阅读节选:
################

上面的这两类人,至少在真正行医之前,还会经过一番必要的专业训练。他们身上往往关系着家族和师辈的名誉,一般也有真才实学,他们要小心翼翼,以免辱没父祖师门名声。

但另一类医生,也就是小说《医界镜》中提到的贝仲英所属的那一类“名医”,他们往往原先是读书人,因为屡考不中,所以干脆转入医道,“自学成才”——对一名文人或其他职业之人,这应当是不小的赞誉,但对医生来说,恐怕就多少让人心存疑虑了。

小说里贝仲英挂牌行医的开端就是一个典型,他先是看世上俗医“一样赚得好银钱”眼热不已,所以看了几本“王叔和、李濒湖等脉诀”,最后经不住他妻子催促,一激之下“要挂就挂,当拣一黄道日子”,然后翻开黄历,选了“六月二十日天医吉日”,“买些纸马三牲,烧了一个发财路头。供献已毕,爆竹声中,门口竖起一块金字招牌,写着:贝仲英内科男妇方脉。又写了许多招子,四面八方,各处黏贴”,医生的买卖就算做起来了。

################

存储数据
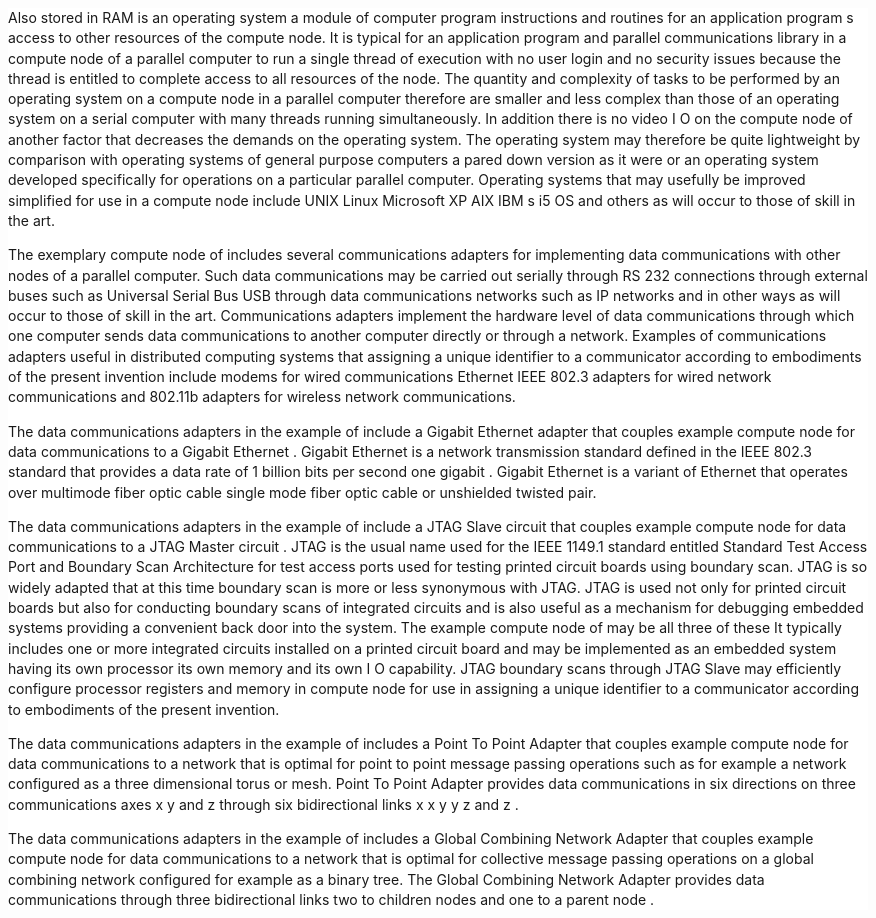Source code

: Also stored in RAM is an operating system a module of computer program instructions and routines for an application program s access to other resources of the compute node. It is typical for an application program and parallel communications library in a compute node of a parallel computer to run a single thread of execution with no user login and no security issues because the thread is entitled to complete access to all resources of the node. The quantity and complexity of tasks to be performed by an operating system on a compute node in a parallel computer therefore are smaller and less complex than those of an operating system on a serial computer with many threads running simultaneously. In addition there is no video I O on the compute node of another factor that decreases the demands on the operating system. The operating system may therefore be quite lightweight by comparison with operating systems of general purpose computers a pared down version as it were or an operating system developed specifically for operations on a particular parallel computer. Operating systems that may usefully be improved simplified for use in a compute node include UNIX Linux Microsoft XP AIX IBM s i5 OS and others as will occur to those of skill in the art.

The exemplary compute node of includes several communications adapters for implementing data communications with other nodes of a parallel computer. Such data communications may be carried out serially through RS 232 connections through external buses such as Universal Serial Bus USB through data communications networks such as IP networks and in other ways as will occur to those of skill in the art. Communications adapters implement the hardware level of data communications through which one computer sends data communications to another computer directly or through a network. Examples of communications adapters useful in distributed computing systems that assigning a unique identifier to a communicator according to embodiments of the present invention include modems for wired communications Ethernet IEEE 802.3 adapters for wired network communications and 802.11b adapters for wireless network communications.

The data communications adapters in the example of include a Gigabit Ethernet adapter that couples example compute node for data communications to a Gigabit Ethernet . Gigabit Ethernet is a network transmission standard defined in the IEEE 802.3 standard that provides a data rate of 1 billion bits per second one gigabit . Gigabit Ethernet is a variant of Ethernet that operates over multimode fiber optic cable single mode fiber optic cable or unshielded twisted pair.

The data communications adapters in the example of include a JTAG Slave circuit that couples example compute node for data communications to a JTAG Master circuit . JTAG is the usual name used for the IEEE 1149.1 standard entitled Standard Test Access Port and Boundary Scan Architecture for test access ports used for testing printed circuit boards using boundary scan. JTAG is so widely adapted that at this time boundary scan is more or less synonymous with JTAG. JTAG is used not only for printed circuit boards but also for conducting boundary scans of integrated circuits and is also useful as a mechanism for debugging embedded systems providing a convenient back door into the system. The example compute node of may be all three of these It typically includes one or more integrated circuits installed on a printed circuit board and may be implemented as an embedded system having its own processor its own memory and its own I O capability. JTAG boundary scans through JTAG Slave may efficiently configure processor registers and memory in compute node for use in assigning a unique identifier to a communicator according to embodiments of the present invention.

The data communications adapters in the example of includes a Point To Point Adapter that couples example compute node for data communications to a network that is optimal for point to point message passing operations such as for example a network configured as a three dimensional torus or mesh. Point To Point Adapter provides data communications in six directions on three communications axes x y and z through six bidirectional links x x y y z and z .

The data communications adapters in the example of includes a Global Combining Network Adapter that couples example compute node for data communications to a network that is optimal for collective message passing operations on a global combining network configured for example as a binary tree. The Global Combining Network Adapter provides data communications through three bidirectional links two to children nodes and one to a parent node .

################

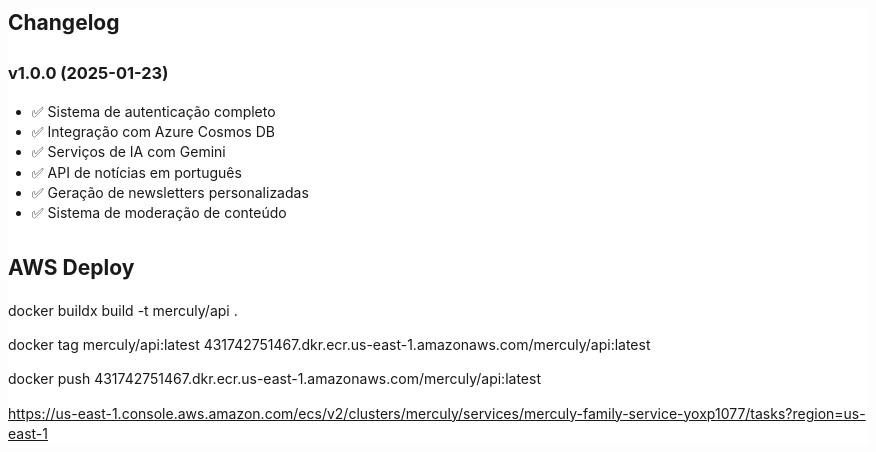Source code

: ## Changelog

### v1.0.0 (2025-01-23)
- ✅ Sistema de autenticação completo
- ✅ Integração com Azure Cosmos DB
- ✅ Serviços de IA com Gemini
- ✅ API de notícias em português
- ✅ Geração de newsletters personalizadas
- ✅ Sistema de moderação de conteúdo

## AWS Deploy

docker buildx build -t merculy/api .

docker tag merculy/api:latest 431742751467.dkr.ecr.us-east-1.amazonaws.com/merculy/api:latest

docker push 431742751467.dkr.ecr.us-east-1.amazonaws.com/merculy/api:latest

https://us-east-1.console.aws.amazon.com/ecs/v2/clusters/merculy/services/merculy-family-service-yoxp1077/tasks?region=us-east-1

################

续写谈旧时医生出身的那段节选,从它的最后一句之后接着写下去。 这些条目在此不起作用。

医死人的事是常有的

运气之所以称为运气,是因为它就像气飘摇不定,早晚有离开的时候。《医界镜》里的贝祖荫,经过豪门子弟和报刊主笔的反复鼓吹,以及那次拜医王的大典后,声名已经成为“上海第一等,而收取看金之多,方为上海第一”,但他的好运却也到了头,厄运也随之而至。

一位叫丁祖良的老贡生,因为十九岁的女儿两三月经期未转,请贝祖荫去诊病,但请的人却说成是为少奶奶看病。结果贝祖荫竟然给一个未出阁的黄花闺女诊出了怀孕三月的喜脉。发现误诊的丁家怒不可遏,令家人将这位昔日的“医王”“拖翻,用索子捆扎起来”,然后拿了一把剃刀,亲自动手,把贝祖荫的眉毛全部剃去,又把两边胡子剃去一半,把他赶出门在光天化日之下示众。

尽管如此丢人落魄,但在这本《医界镜》中,贝祖荫误诊的下场算是不错了。更多的结局是所谓的“名医”误诊,害人害己,名声扫地。

小说里提到一个叫周药师的医生,本来只是贝仲英家的一个书僮,因为行为不端而被贝氏逐出家门,却靠偷出的两本方子在江阴行医撞骗,“要讲他做郎中的样子,龌龊下流,也描摹不出是哪一种”,却因为碰巧有一张妇科名家张大金的方子,所以成了当地时兴的妇女之友,“靠这歪运,行了二三十年,家资很大”,但最终还是折在了他发家的妇科上。